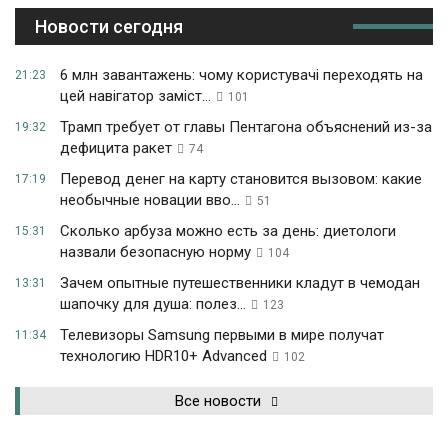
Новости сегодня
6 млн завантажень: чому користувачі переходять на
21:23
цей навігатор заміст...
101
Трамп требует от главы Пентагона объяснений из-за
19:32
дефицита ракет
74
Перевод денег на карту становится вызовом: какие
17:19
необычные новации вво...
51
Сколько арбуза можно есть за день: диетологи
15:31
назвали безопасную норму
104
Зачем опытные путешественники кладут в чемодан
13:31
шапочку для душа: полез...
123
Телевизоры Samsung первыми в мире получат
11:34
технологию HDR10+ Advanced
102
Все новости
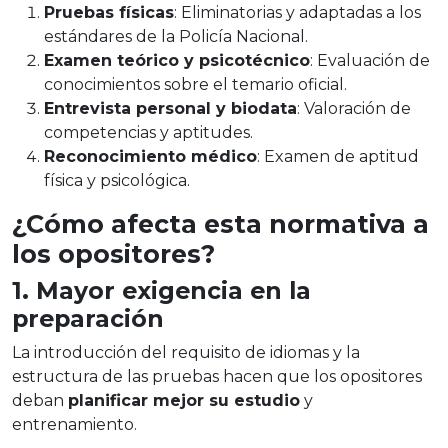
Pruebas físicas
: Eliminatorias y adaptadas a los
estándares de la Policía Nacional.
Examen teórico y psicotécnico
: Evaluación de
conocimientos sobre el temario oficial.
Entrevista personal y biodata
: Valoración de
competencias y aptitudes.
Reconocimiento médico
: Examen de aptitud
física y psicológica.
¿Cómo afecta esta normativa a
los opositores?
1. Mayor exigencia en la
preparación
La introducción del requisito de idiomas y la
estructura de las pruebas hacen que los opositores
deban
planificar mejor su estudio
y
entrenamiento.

════════

* WHAT YOU ARE ASKED TO DO: Write out all of the lines above character for character, leaving out the pictures.

* THE COMPLETED TASK:
Новости сегодня
6 млн завантажень: чому користувачі переходять на
21:23
цей навігатор заміст...
101
Трамп требует от главы Пентагона объяснений из-за
19:32
дефицита ракет
74
Перевод денег на карту становится вызовом: какие
17:19
необычные новации вво...
51
Сколько арбуза можно есть за день: диетологи
15:31
назвали безопасную норму
104
Зачем опытные путешественники кладут в чемодан
13:31
шапочку для душа: полез...
123
Телевизоры Samsung первыми в мире получат
11:34
технологию HDR10+ Advanced
102
Все новости
Pruebas físicas
: Eliminatorias y adaptadas a los
estándares de la Policía Nacional.
Examen teórico y psicotécnico
: Evaluación de
conocimientos sobre el temario oficial.
Entrevista personal y biodata
: Valoración de
competencias y aptitudes.
Reconocimiento médico
: Examen de aptitud
física y psicológica.
¿Cómo afecta esta normativa a
los opositores?
1. Mayor exigencia en la
preparación
La introducción del requisito de idiomas y la
estructura de las pruebas hacen que los opositores
deban
planificar mejor su estudio
y
entrenamiento.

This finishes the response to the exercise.